The answer must be every line from the entries below that includes "size".

*** Opening of Source information ***

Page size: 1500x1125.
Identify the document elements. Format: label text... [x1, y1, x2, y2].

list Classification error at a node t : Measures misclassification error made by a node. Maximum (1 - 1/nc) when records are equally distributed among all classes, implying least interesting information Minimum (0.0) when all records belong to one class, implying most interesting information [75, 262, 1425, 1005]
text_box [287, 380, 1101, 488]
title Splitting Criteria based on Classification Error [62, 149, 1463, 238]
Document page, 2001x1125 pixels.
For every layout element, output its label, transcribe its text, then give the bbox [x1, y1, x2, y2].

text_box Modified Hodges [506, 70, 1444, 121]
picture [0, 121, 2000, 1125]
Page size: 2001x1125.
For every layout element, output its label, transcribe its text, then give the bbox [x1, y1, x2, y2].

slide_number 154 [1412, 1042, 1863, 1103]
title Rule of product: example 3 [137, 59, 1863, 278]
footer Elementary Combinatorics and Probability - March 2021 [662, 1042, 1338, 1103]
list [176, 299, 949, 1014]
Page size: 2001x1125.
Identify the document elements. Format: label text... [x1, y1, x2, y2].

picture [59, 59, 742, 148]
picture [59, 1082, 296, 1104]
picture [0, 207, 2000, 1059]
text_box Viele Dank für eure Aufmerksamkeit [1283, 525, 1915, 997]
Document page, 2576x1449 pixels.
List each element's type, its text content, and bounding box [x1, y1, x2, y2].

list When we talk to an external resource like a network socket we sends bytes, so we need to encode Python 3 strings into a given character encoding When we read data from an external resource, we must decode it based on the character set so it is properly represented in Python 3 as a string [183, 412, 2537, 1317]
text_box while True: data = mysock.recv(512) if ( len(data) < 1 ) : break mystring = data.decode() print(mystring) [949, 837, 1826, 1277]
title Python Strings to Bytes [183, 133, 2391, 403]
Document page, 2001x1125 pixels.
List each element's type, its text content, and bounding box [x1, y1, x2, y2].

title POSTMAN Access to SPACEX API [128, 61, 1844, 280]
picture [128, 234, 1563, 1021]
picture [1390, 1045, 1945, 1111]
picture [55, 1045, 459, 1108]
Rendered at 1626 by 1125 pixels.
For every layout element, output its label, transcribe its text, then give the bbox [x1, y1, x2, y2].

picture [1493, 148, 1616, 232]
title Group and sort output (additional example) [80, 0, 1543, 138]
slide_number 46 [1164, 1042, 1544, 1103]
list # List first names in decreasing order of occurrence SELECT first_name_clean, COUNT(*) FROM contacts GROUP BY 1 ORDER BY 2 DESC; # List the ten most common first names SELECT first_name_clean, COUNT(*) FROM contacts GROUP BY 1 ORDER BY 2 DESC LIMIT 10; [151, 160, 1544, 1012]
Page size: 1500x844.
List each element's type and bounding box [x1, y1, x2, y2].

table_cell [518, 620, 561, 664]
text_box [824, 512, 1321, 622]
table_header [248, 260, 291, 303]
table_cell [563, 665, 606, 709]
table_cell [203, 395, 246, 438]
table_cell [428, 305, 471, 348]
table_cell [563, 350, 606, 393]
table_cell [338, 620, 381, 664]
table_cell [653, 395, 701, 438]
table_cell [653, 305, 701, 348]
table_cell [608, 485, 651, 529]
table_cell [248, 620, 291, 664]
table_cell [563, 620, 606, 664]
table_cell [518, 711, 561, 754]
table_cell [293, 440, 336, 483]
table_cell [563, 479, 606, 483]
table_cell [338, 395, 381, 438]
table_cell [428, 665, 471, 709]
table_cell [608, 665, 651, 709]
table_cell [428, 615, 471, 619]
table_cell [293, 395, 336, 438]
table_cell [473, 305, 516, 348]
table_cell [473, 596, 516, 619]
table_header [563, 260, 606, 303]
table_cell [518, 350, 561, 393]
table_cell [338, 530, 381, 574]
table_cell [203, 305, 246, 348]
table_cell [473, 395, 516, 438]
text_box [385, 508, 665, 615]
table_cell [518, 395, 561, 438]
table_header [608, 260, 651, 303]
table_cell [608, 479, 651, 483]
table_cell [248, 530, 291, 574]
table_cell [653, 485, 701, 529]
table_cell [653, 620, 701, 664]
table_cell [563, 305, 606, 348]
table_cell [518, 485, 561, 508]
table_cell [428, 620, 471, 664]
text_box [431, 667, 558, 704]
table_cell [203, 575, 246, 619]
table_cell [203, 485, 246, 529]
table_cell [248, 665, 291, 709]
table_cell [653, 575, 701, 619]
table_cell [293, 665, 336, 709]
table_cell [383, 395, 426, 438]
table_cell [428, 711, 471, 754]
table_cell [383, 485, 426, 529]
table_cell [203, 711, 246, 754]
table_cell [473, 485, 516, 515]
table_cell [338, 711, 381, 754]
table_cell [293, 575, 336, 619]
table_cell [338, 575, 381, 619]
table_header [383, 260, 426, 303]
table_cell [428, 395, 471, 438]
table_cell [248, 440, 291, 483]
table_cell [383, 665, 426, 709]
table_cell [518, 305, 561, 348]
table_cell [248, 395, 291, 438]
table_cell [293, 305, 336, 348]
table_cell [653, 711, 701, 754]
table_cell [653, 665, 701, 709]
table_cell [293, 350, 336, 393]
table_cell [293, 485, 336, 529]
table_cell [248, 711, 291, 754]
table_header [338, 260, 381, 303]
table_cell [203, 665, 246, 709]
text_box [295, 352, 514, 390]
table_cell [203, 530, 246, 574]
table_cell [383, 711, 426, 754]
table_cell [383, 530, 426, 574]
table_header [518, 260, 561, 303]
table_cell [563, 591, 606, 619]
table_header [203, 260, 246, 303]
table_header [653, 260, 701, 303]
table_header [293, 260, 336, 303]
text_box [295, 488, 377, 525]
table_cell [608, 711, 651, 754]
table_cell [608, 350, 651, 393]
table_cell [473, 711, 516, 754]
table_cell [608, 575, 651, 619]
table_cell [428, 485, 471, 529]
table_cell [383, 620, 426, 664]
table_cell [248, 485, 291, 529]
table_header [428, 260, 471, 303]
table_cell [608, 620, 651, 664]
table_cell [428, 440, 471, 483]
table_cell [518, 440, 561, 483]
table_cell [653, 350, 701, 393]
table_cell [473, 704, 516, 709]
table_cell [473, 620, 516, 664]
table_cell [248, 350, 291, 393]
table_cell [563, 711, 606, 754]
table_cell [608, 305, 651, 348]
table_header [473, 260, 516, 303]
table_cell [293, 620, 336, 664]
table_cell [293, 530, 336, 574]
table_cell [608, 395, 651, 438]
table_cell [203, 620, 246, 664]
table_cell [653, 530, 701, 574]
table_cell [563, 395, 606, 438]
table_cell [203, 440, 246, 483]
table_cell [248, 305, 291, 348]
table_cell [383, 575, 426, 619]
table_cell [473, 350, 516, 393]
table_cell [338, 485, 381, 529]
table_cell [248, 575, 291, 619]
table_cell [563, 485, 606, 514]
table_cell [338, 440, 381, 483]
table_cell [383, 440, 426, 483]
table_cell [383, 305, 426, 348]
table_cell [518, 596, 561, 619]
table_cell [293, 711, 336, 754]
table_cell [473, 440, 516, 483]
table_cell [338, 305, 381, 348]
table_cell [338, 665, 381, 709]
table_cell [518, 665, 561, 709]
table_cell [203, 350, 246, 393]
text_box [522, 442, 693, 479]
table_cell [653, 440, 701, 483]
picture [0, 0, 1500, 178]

*** Close of Source information ***

[Result of the exercise]
Page size: 1500x1125.
Page size: 2001x1125.
Page size: 2001x1125.
Page size: 1500x844.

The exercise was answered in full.